The records appear below. Report how many of their lines contain the word "ctrl", giving the number alone.

::: Recorded data :::

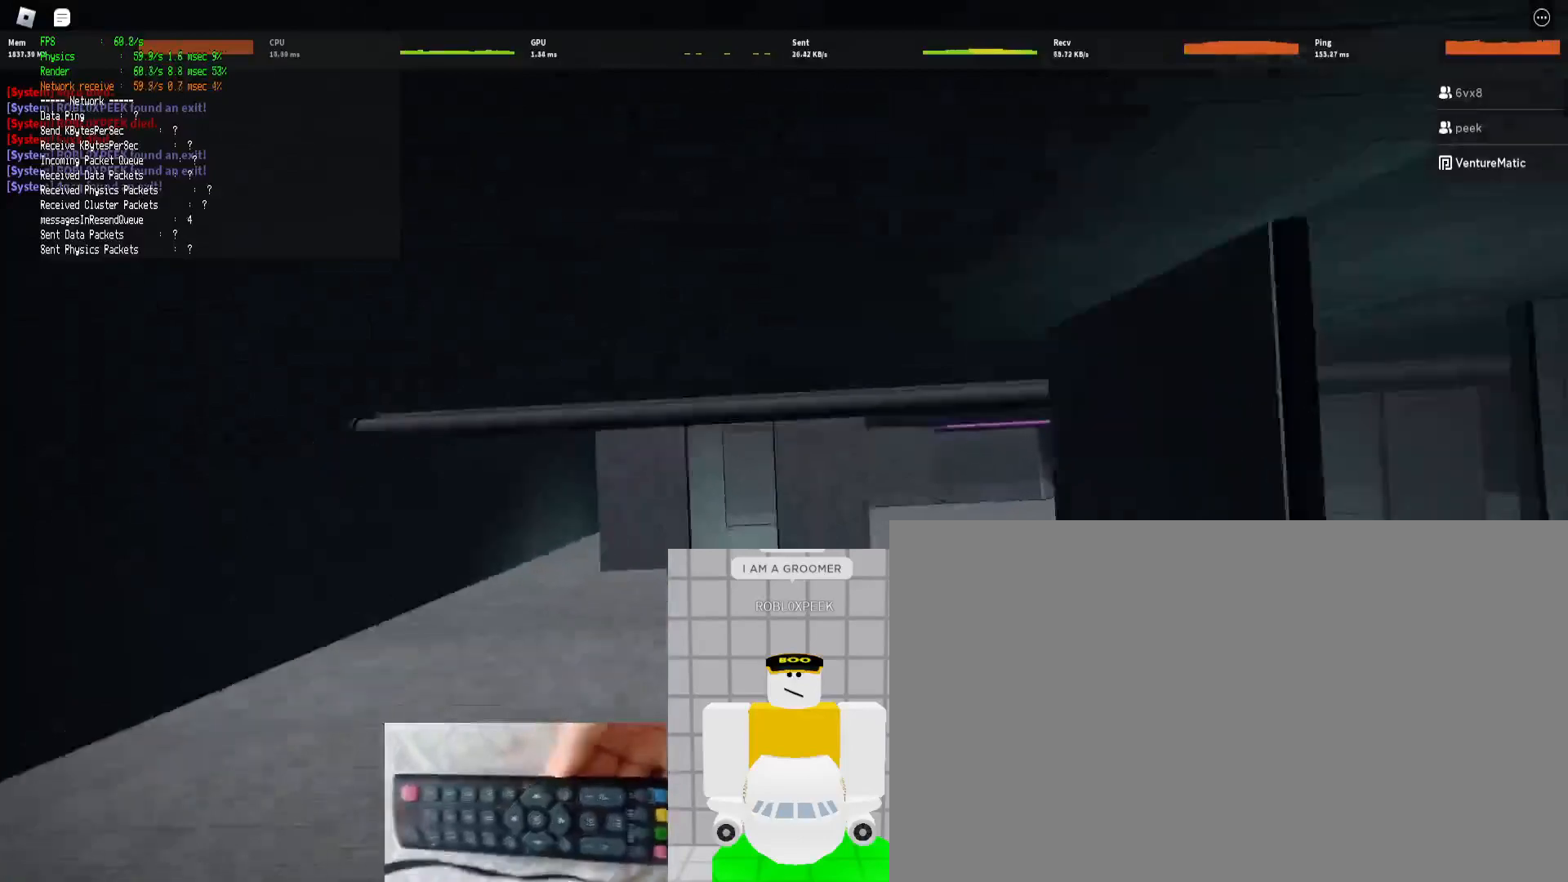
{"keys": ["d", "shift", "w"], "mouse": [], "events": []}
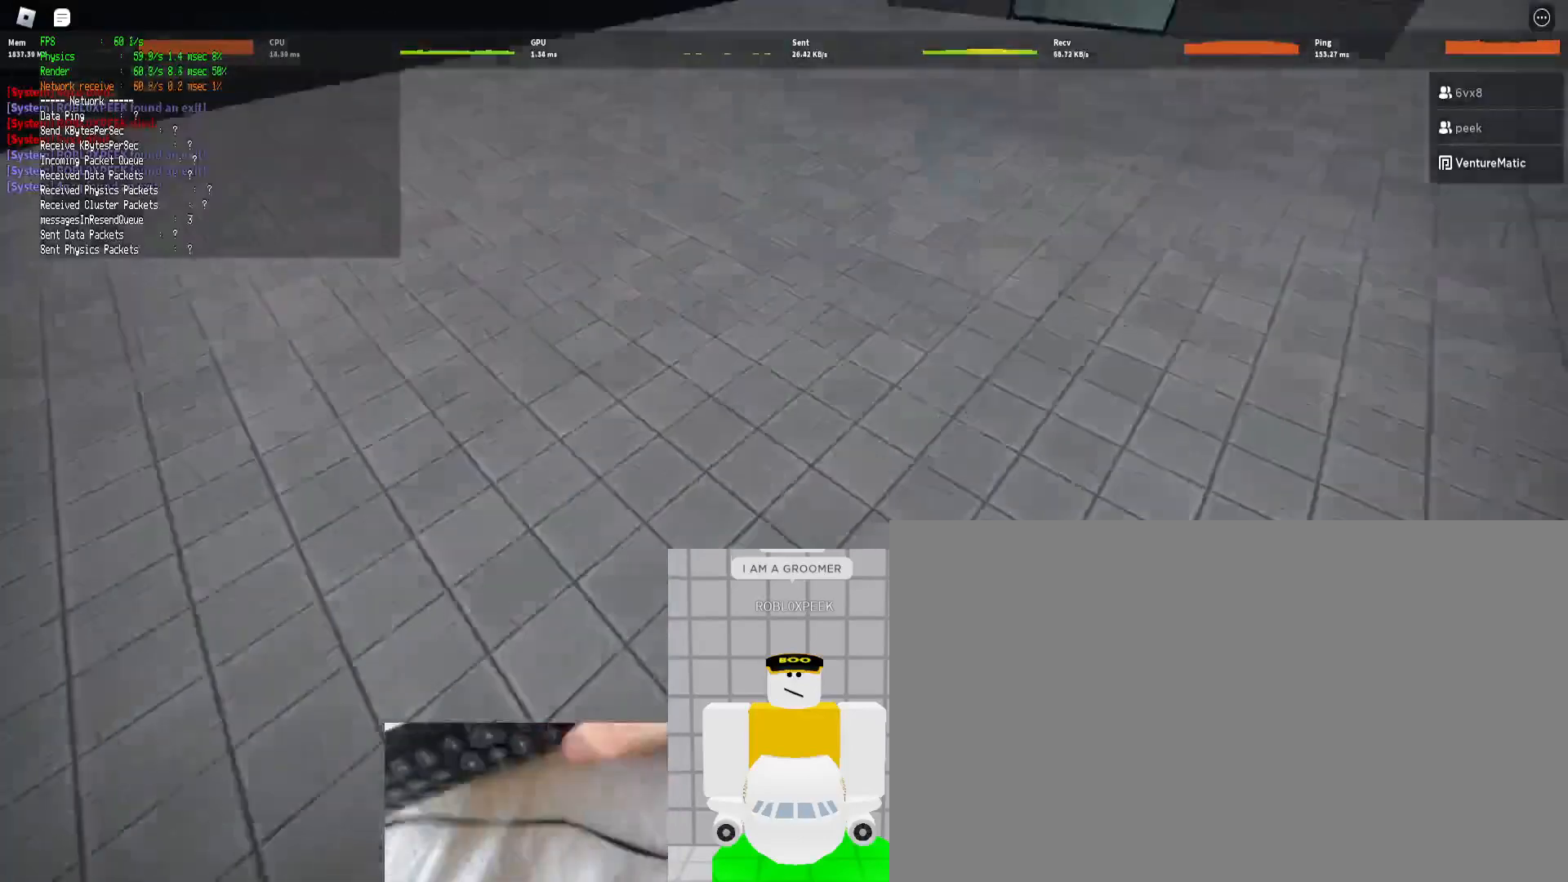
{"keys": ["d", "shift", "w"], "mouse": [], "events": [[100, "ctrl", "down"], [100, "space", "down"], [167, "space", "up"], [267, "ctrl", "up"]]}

:::
::: Recorded data :::

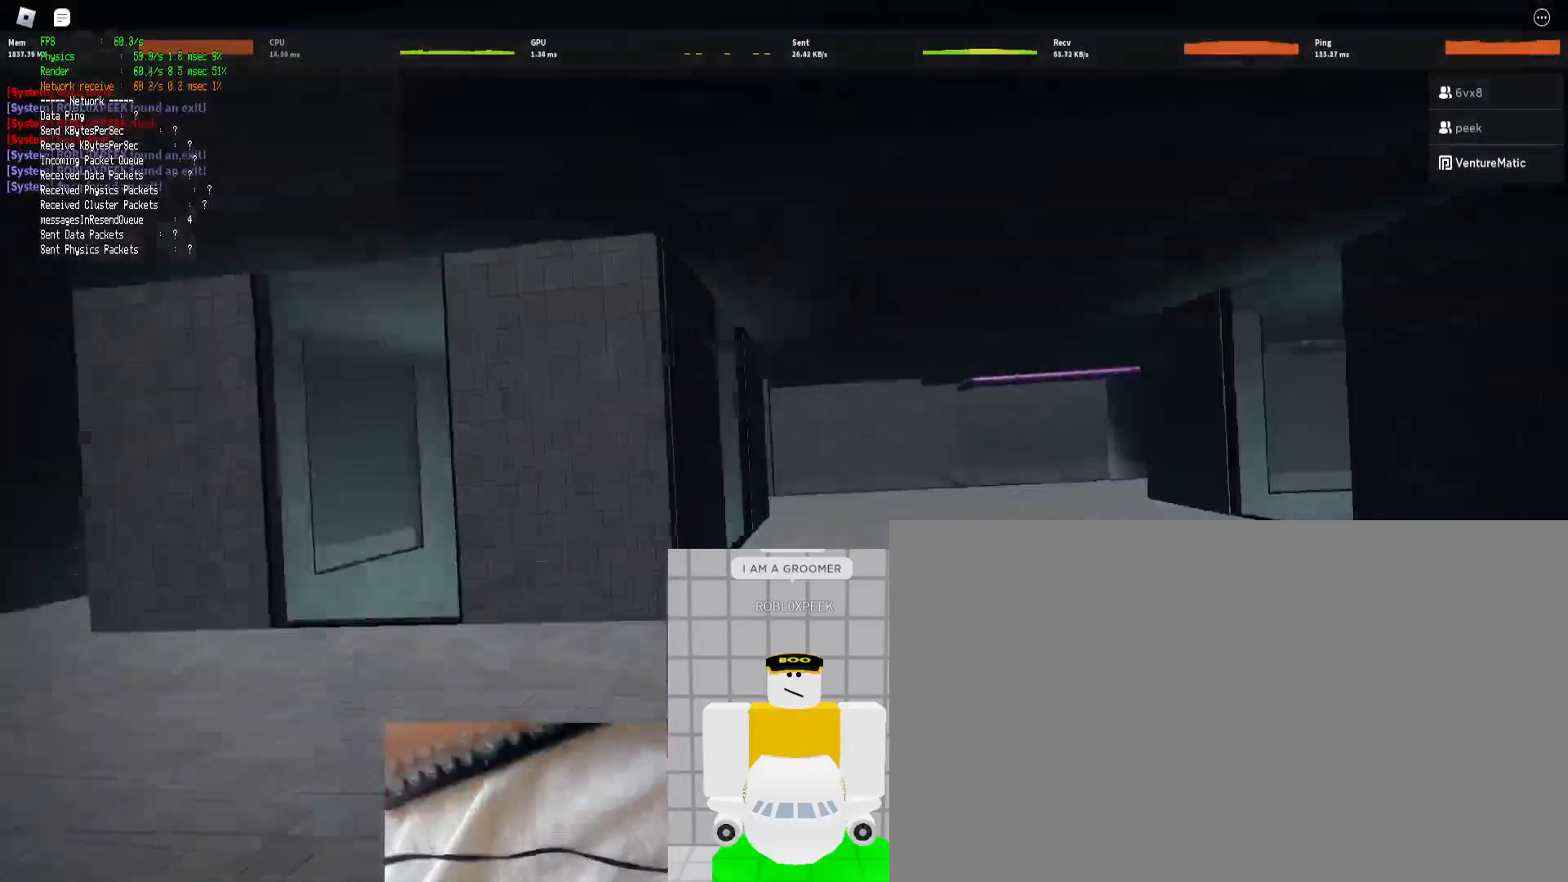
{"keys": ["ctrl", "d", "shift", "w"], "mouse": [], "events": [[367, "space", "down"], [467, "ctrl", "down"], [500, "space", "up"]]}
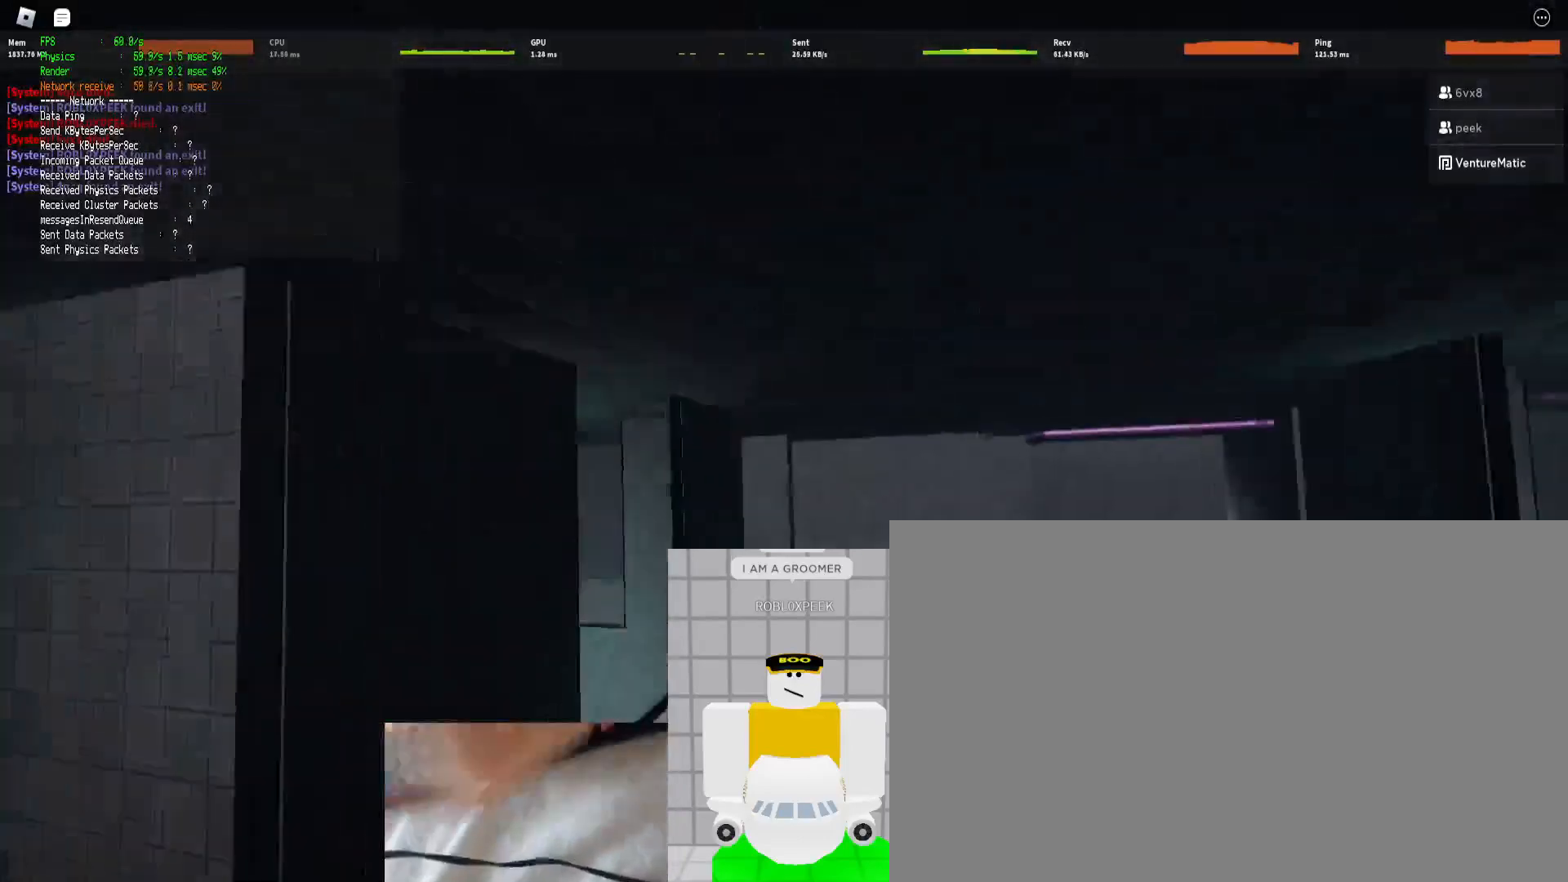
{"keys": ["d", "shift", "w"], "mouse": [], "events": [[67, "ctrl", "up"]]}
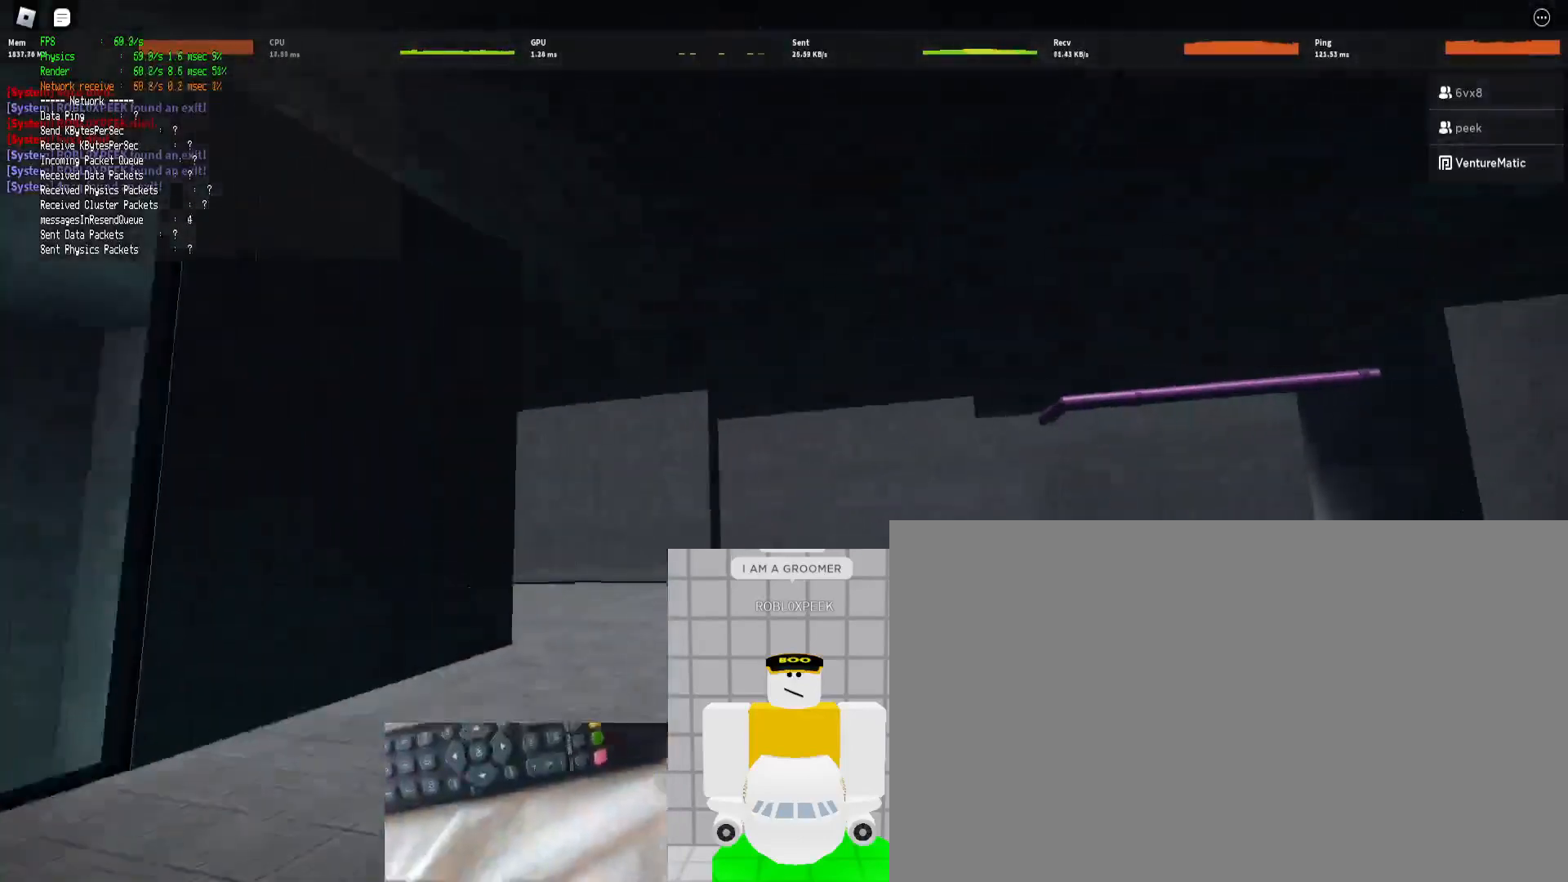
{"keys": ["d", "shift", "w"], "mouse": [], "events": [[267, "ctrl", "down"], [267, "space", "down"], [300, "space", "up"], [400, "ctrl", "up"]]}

:::
::: Recorded data :::

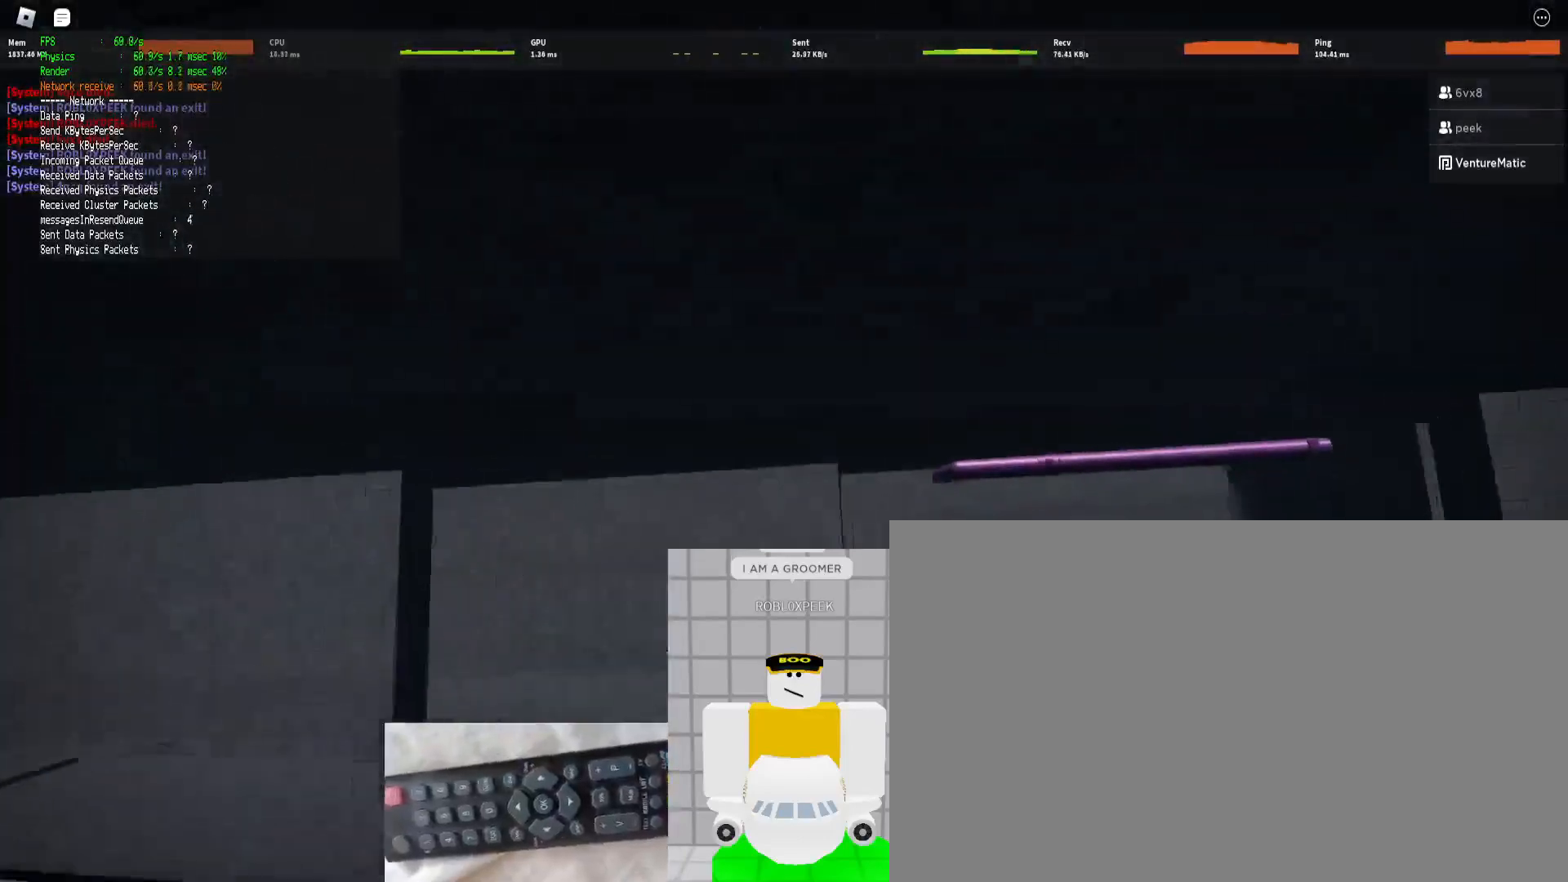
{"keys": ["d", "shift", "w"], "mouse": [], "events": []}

:::

## Task result
4